Yes, humor. The hunters are portrayed as liberal elites whose obsession with performative wokeness makes them blind to their own capacity for evil. The hunted are portrayed in an equally unflattering light as a bunch of nationalist conspiracy theorists who fear change and anything non-white. Neither group is expressly condemned or applauded by the movie, but both are thoroughly mocked for their equal ability to make extreme assumptions about people and situations of which they have very little information, as well as their disinclination to be even remotely introspective. This will undoubtedly piss both conservatives and liberals off for identical reasons, namely that neither side wants to be told that their approach to political discourse is both childish and lacking in effectiveness. How brilliant, whether intentional or not, for a film that speaks on how we need to be better about obtaining information before forming die hard opinions to have been made into a controversial cultural item by way of the angry opinions of people who haven’t even seen the damn thing. 

Now that people can see it, you will see two types of reviews for this movie:

“It’s bad because it’s about liberals hunting conservatives, which is very anti-conservative”

Or

“It’s bad because it’s showing liberals as evil, which is anti-liberal.”

Both of these reads are purposefully myopic, and will be put forth by people who have difficulty accepting that their “team” isn’t above criticism.
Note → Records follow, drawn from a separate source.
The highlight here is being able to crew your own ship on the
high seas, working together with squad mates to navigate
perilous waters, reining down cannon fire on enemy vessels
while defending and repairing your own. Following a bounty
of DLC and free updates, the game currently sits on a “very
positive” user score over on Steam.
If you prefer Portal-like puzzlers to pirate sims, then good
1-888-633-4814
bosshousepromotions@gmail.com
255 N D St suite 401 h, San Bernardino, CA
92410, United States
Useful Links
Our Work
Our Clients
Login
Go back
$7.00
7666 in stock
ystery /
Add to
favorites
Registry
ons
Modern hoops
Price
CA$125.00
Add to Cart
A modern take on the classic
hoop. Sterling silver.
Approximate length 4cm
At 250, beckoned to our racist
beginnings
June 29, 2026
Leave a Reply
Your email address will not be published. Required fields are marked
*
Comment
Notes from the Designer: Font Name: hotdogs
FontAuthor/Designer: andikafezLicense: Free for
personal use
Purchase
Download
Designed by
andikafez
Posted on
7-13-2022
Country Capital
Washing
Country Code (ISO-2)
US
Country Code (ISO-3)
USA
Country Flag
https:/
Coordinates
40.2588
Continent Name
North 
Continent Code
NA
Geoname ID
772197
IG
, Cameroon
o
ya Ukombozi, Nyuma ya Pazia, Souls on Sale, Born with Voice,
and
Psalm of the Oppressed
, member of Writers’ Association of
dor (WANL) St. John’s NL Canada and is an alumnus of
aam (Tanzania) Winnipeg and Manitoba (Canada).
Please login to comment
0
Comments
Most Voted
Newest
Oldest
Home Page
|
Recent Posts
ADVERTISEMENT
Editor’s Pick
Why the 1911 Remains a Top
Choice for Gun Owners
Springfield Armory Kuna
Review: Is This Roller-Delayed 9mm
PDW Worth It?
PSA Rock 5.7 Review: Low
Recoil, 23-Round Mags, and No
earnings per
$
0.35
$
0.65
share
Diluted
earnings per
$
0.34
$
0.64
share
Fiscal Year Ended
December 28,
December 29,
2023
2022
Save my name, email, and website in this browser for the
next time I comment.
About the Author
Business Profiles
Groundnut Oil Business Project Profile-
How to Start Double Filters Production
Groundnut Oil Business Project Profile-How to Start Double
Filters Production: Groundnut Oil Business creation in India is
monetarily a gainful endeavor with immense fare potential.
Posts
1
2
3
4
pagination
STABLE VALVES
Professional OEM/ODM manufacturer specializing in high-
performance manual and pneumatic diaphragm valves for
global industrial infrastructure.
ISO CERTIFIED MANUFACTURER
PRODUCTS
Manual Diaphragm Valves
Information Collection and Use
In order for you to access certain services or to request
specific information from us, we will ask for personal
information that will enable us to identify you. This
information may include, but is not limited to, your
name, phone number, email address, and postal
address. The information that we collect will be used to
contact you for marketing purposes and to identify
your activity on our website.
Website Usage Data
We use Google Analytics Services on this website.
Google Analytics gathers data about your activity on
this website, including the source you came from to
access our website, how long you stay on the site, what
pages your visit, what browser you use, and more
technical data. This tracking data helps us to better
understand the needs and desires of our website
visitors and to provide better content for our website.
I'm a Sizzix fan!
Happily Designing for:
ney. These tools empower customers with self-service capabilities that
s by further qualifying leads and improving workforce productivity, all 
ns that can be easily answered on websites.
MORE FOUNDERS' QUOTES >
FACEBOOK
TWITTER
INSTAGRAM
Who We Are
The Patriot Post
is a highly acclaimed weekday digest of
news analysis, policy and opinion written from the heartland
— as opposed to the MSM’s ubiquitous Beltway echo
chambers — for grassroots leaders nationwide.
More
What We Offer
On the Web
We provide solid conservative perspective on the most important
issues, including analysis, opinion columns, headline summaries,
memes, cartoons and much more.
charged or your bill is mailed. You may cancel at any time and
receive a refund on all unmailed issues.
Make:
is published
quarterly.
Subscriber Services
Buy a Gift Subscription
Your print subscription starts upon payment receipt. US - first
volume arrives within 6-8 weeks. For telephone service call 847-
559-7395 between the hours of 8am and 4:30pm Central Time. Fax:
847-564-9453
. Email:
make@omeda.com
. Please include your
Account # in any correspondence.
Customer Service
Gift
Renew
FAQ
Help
It’s my opinion that these takes are not to be trusted, and are furthermore emblematic of the exact mentality that this movie is lampooning.  

Yet as I sit here and type type type away about the thematics of the film, I’m leaving little space for what really makes this film worth seeing: it totally rips. Heads explode, arrows pierce torsos, land mines liquify people. Heck, even the blade of a food processor is used to incredibly gory effect. While some of the action direction leaves a bit to be desired, favoring fast (although not cryptic) edits over clean blocking, the tension and fervor of the action never loses its edge. Kudos to Gilpin and a scene-chewing Hilary Swank for really digging into their roles in an infectious way.

Above all dumb political concerns, this is a “humans being hunted” movie, and it’s a pretty good one.